La Chine fait son show à la London Book Fair 2012

Clément Solym - 16.04.2012

Culture, Arts et Lettres - Salons - London Book Faire 2012 - Chine - Royaume-Uni


Les organisateurs de la London Book Fair 2012 (LBF) s'attendaient forcément à quelques remous en faisant de la Chine leur invitée d'honneur de sa 41e édition. Alors que la superstar de l'art contemporain Ai Weiwei dénonce une nouvelle fois la censure du web au pays de la Grande Muraille, les 21 auteurs chinois invités ont été pris pour cible par les dissidents, qui dénoncent une validation occidentale des méthodes du régime.

 

« La programmation fait une place à de nombreux auteurs, dans des genres bien différents, et elle a fait venir au Royaume-Uni la délégation la plus importante d'écrivain chinois.
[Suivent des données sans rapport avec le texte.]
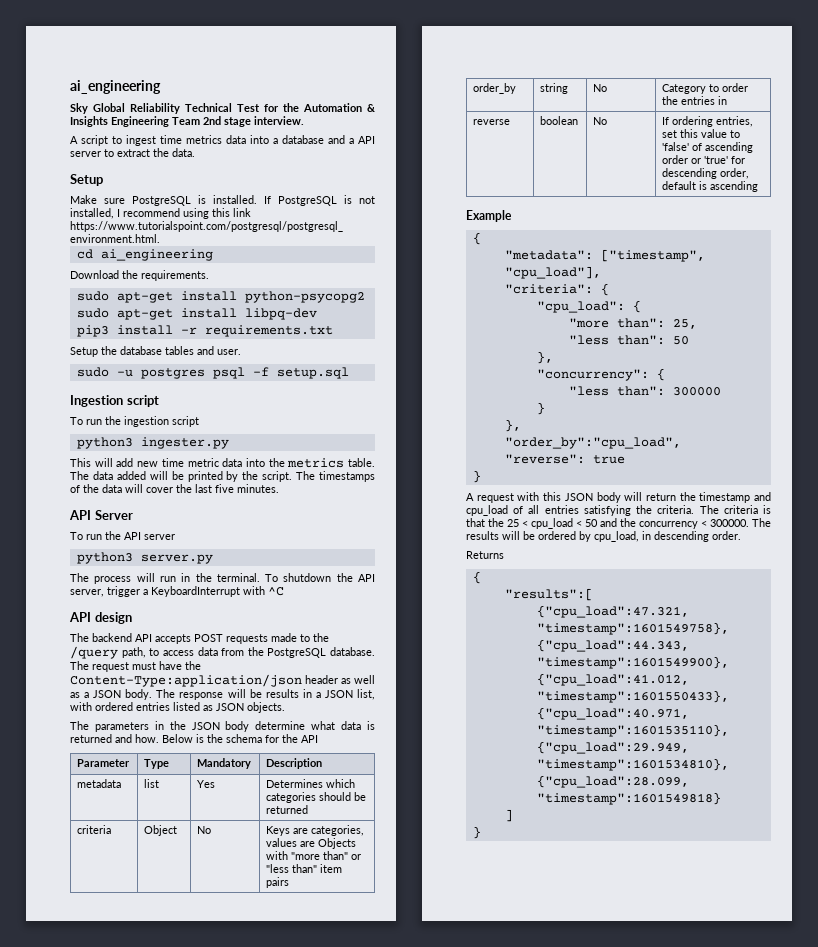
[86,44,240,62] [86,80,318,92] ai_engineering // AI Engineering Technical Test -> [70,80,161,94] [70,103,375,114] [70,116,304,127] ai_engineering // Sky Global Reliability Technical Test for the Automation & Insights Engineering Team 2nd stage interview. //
Les rencontres de cette semaine sont une véritable opportunité pour approfondir et renforcer nos liens commerciaux et culturels avec la Chine. » Voilà pour la version officielle, tirée d'une lettre d'Alistair Burtenshaw, directeur de la LBF et de Susie Nicklin, responsable littérature du British Council. Tous deux insistent sur le travail commun avec l'administration chinoise pour choisir les auteurs les plus à même de porter bien haut la bannière du pays.

 

LBF, vraiment « fair » ?

 

Force est de constater que les évènements leur donnent pour l'instant raison : Woodhead Publishing Online, un éditeur britannique indépendant, vient ainsi de signer un deal pour la distribution de ses titres sur le territoire chinois pendant 3 ans.

 

Pour le reste, les participants à la LBF sont accusés de s'asseoir sur la liberté d'expression, sûrement pour être plus à l'aise au moment de la signature des contrats. Entre temps, le fameux dissident Ai Weiwei a une nouvelle fois attiré l'attention de la planète sur la censure du web assurée par le gouvernement chinois : « L'ordinateur du gouvernement n'a qu'une touche : "Suppr" » a écrit Weiwei dans un article du Guardian.

 

Ses compatriotes lui ont fait honneur en dénonçant la grande hypocrisie de la London Book Fair : « L'ouest ne devrait pas se laisser berner, il en peut y avoir qu'un gagnant avec des dialogues tronqués comme celui-ci. En excluant des indépendants, des voix dissidentes, de la discussion, les institutions culturelles britanniques font des courbettes au gouvernement chinois et approuvent ses méthodes de répression de la liberté d'expression » a condamné Ma Jian, un auteur chinois exilé à Londres. Lui et d'autres dissidents critiquent vivement la collaboration des organisateurs avec l'Administration générale de la Presse et de l'Édition en Chine (GAPP), organe du pouvoir qui assure la censure de tout discours critique.

 

Tian' anmen, le Tibet, la légitimité du Parti Communiste, autant de points chauds qu'il est d'ores et déjà interdits d'évoquer avec les journalistes. L'Independent Chinese PEN Center (ICPC) a lui aussi exprimé sa surprise en voyant la programmation du Salon qu'il juge « choquante » car dépourvue de voix dissidentes. L'ICPC estime que 35 écrivains sont emprisonnés en Chine, et note que le nombre de mises sous surveillance et autres détentions préventives a considérablement augmenté depuis quelques années.